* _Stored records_
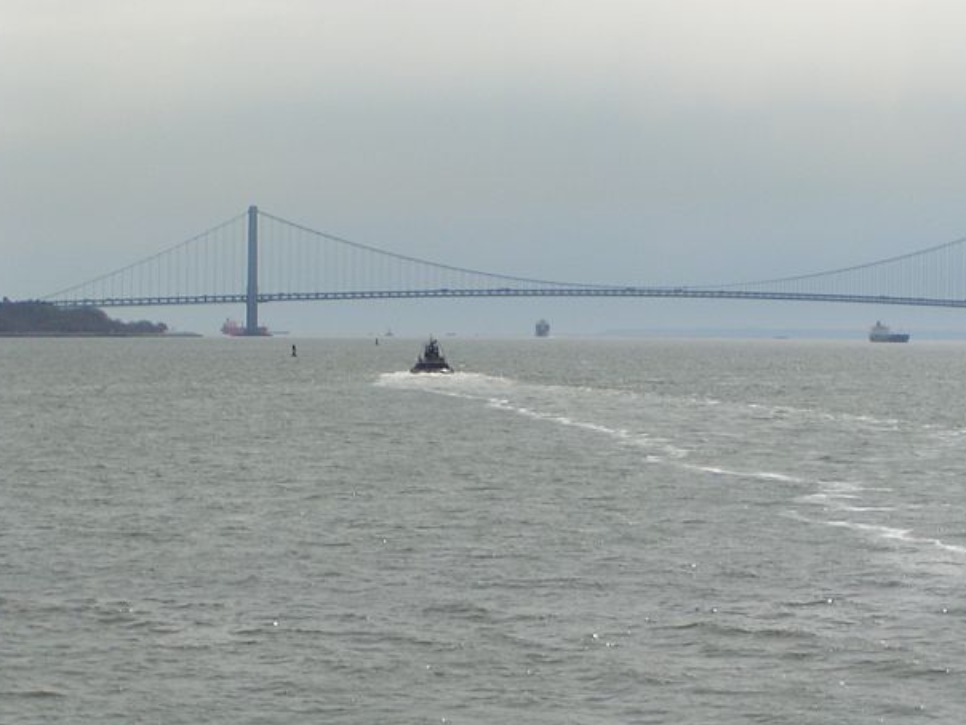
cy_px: 389
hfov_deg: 17.2
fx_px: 3181
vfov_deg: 13.0
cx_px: 593
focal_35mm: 114
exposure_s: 1/1000
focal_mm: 13.2
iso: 50
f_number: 5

* _Work to be completed_
Give back the entries verbatim. Do not include any picture.

* _Task output_
cy_px: 389
hfov_deg: 17.2
fx_px: 3181
vfov_deg: 13.0
cx_px: 593
focal_35mm: 114
exposure_s: 1/1000
focal_mm: 13.2
iso: 50
f_number: 5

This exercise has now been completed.